Are there any ideas?

mstembera commented 4 years ago

Re the learn command... Besides hybrid we also use the 50 move rule to damp down the evals. I don't know if the 50 move rule is or should be encoded as a NNUE feature.

sf-x commented 4 years ago

The current parameter sets seem to have reached their ceiling, at least without extreme effort like SPSA on all parameters. And that's good, because it means a new net architecture can be evaluated in a few days. OTOH, if extreme efforts are spent on current arch, there will not be a chance for a better arch to be proved as such.

I suggest to try changing the activation function to clamped quadratic. This would allow the network to represent products of layer outputs (using the formula 4*a*b=(a+b)^2-(a-b)^2)

vondele commented 4 years ago

I'm thinking how to make progress in my repository. Are there any ideas?

@nodchip this is indeed a difficult problem to solve. Some form of automated testing will be needed, be it in the form of unit tests for those parts that are suitable, or in the form of regression tests. I believe that one needs to establish a few scripts (probably python glue) that run all the steps of data generation and training (obviously on small amounts of data and small number of training steps, i.e. minutes of run time), that can be tested, checking if basic properties of e.g. the optimization are in a reasonable range. While this can't capture everything, it will catch some things.

In my experience, adding options or optional features will often lead to more bugs, especially if not all options, and combinations of options, are tested carefully.

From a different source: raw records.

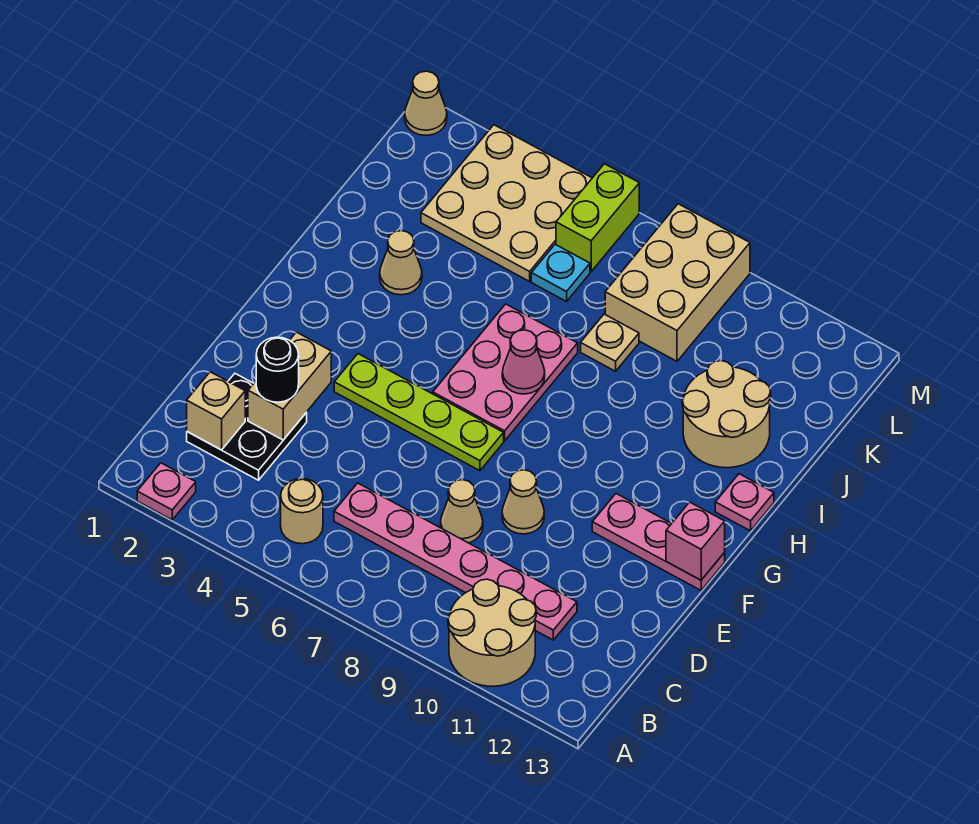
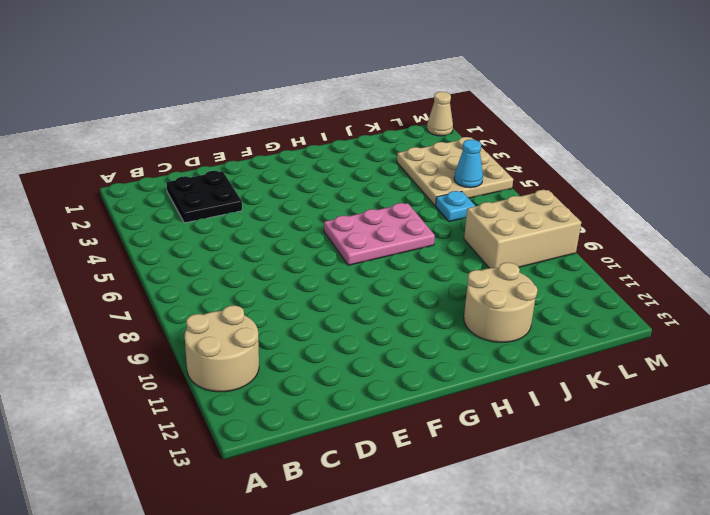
cyan cone L5 level 2 -> none
none -> pink plate A2 level 1
none -> tan round brick B5 level 1
none -> pink plate C6:C11 level 1

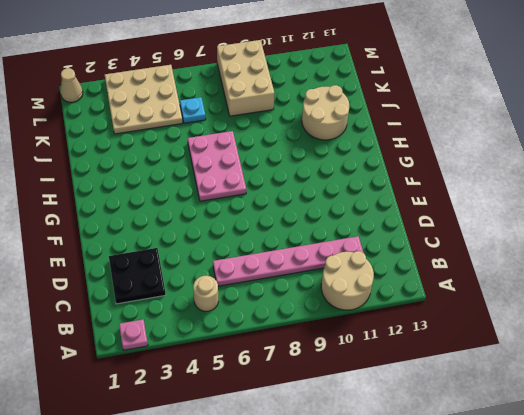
none -> tan cone D8 level 1
none -> tan cone E9 level 1
none -> lime plate F4:F7 level 1

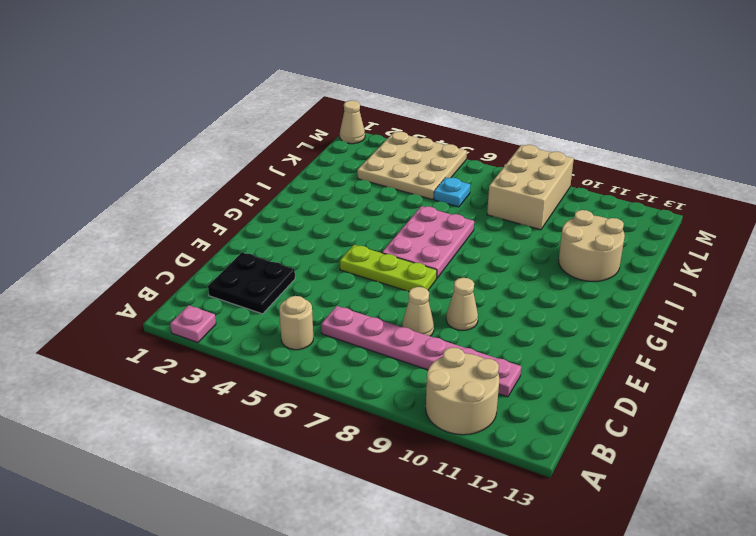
lime plate F5:F7 level 1 -> lime plate F4:F7 level 1
none -> pink plate F11:F13 level 1
none -> pink plate H13 level 1
none -> tan cone I3 level 1

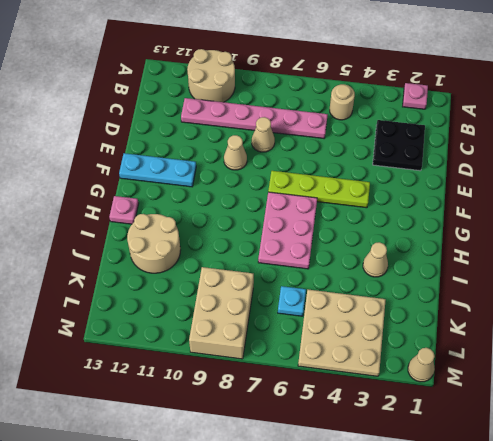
cyan plate F11:F13 level 1 -> pink plate F11:F13 level 1
none -> tan plate J8 level 1
none -> lime brick L6:M6 level 1
none -> tan brick C2 level 2

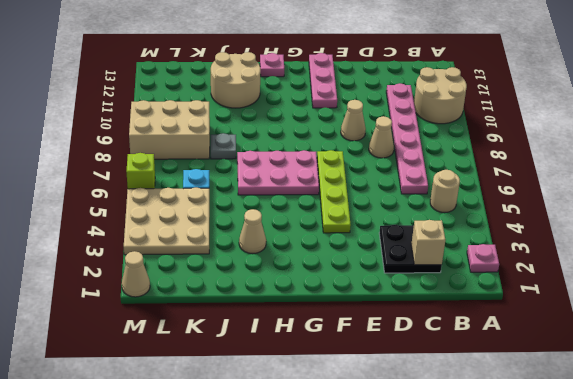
grey plate J8 level 1 -> tan plate J8 level 1
lime brick M6 level 1 -> lime brick L6:M6 level 1
none -> tan brick D3:E3 level 2
none -> pink brick F13 level 2
none -> pink cone H7 level 2

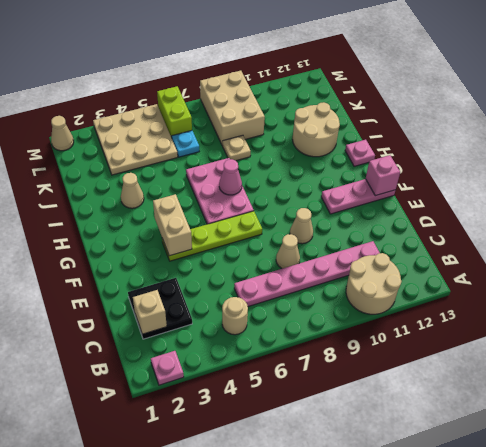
tan brick F4:G4 level 2 -> tan brick D3:E3 level 2
none -> black round brick D3 level 3

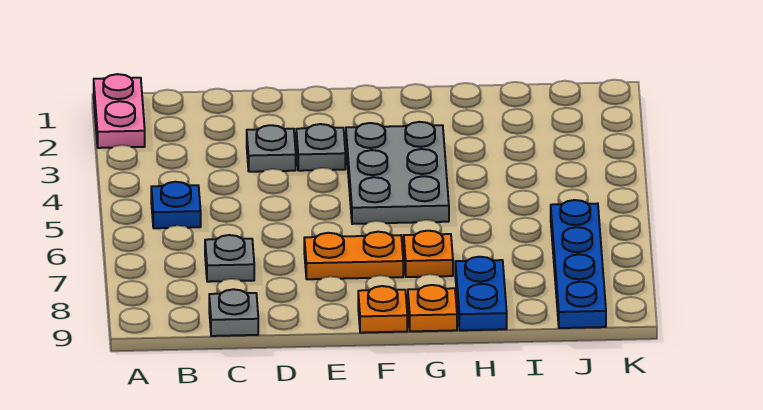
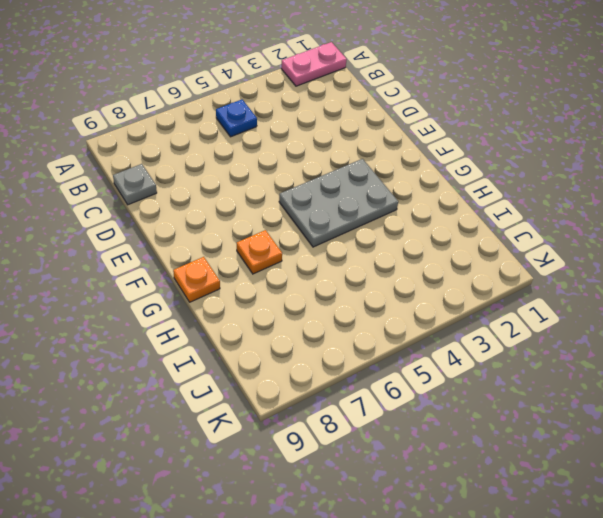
none -> grey plate C7 level 1
none -> grey plate D3 level 1
none -> grey plate E3 level 1

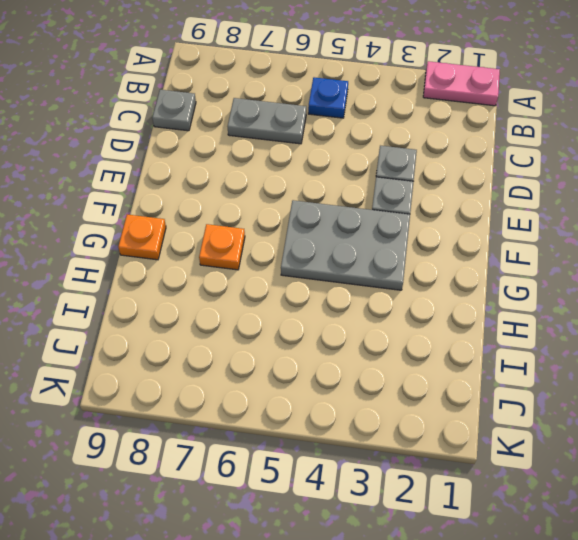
grey plate C6:C7 level 1 -> grey plate C7 level 1
none -> orange plate E7:F7 level 1
none -> orange plate F9 level 1
none -> blue plate H8:H9 level 1

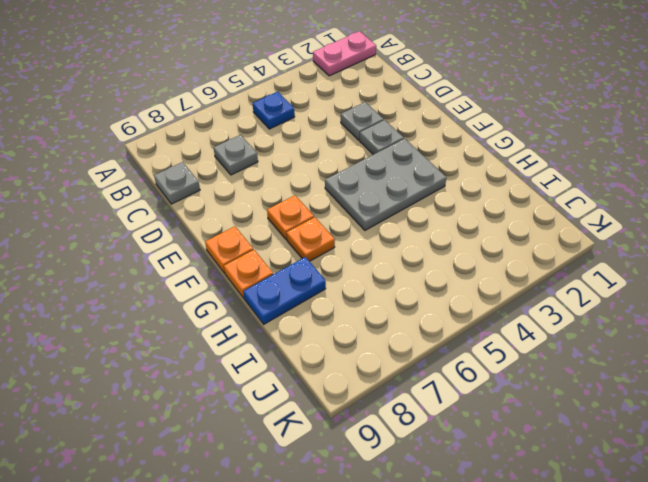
orange plate F7 level 1 -> orange plate E7:F7 level 1
none -> blue plate J6:J9 level 1

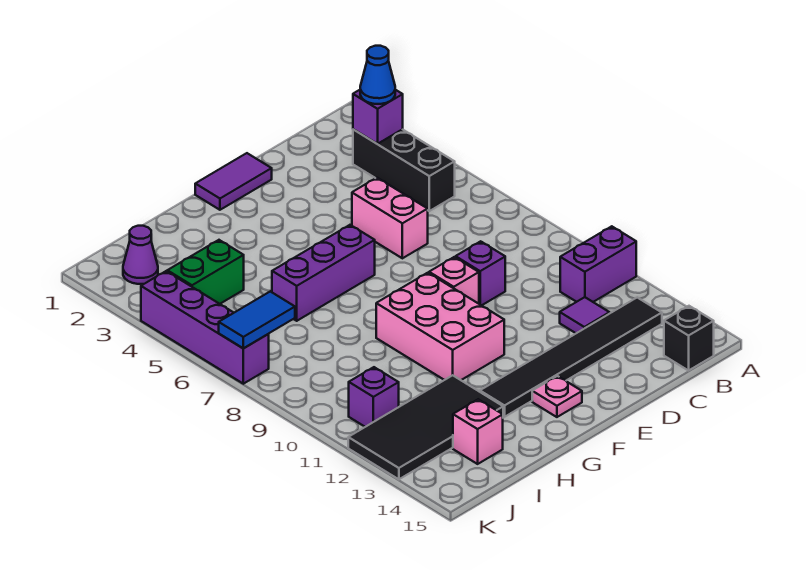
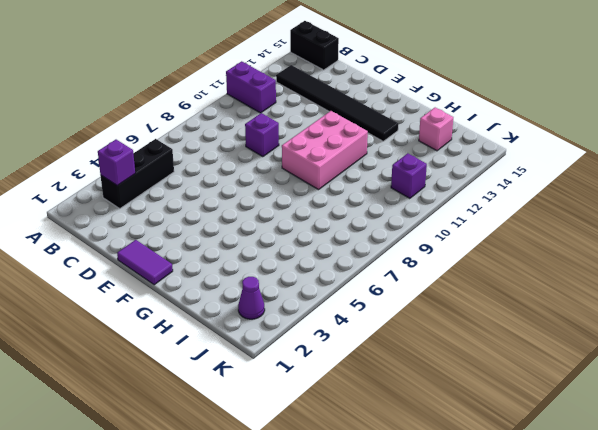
black brick A15:B15 level 1 -> black brick B15 level 1
none -> purple tile C12 level 1
none -> pink brick D5:D6 level 1
none -> pink brick E9 level 1

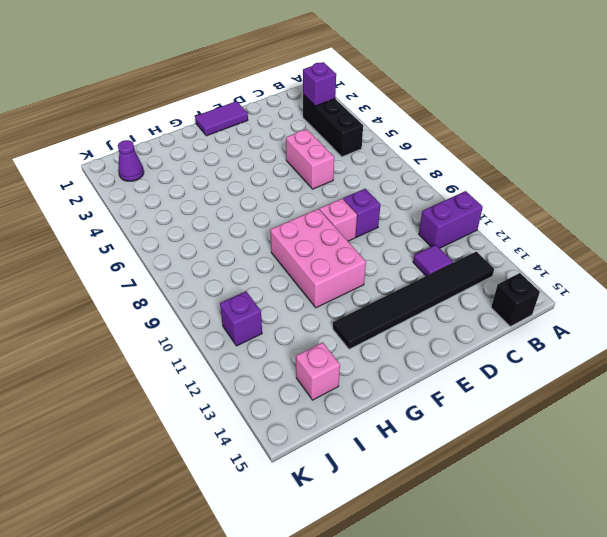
none -> purple brick F6:H6 level 1
none -> pink plate F14 level 1
none -> black tile H12:K13 level 1

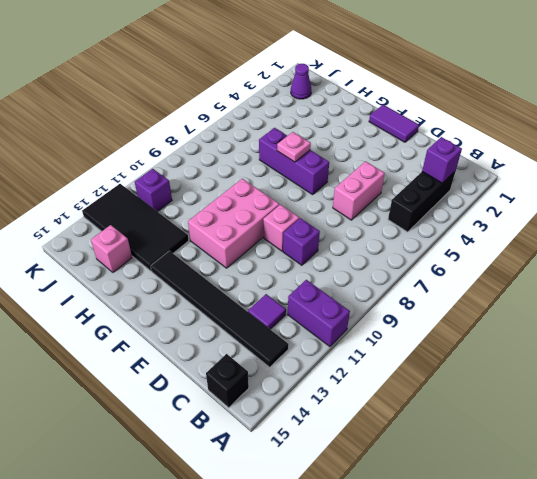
pink plate G6 level 2 -> pink plate F14 level 1
none -> green brick I4:J4 level 1
none -> purple brick K4:K7 level 1
none -> blue tile J7:K7 level 2

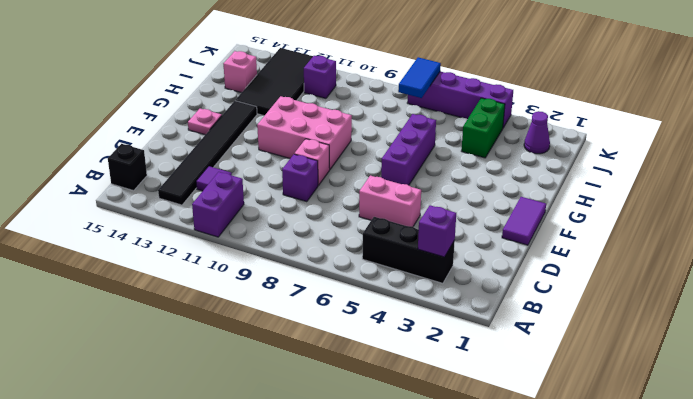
none -> blue cone B3 level 3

nodchip commented 4 years ago

@vondele Thank you for the advice. I will create an semi-automated test at first. The test will generate training data, generate validation data, train, and check if the cross entoropy is decreased. But I think that the test will take a long time. I will think if we can make the test automatically.

I agree that adding options or options features will often lead to more bugs. On the other hand, many options would be helpful for experiments. I will think what we can do to avoid enbugs when we add options or optional features.

vondele commented 4 years ago

I think one of the challenges of the learning code is that lots of experimentation is needed to make progress, hence the options. Somehow it makes sense to encourage the experimentation, while at the same time establishing the basic scheme that is known to work. For SF we have a rather clear procedure when to modify master, which simplifies things tremendously when it comes to maintaining stability. That seems, at this point, still more difficult for the learning code. There must be some expertise concerning this question in the ML community, we're not the first to run into this problem.

noobpwnftw commented 4 years ago

Clear procedure is always a beneficial overhead regardless of the amount of moving parts involved. The more complicated how things work together means more reasons for it to go wrong, also harder to reproduce the results for someone else. If people can precisely describe what are the steps conduct their experiments, then they should have no trouble having others review their work and verify the results.

Meanwhile, tooling for performing ML has nothing to do with how one should conduct experiments, tools are only required to perform the work as described and has nothing to do with whether one would produce a good net or not, these are completely different things.

People run into such problems when conducting ML because when they fiddle around things here and there, no documentation or record was made for later reference, just like one edits code with no version control and no backup. Due to the nature of ML, it may not outright fail to compile or crash, but just produce some weird results or not good enough.

r2dev2 commented 4 years ago

Hello all, I had a dataset of 13 million chess positions and their evaluations lying around here if it will help train NNUE.

vondele commented 4 years ago

I'll close this issue, new ideas please post in the forum, as an issue, or ideally as a patch or PR.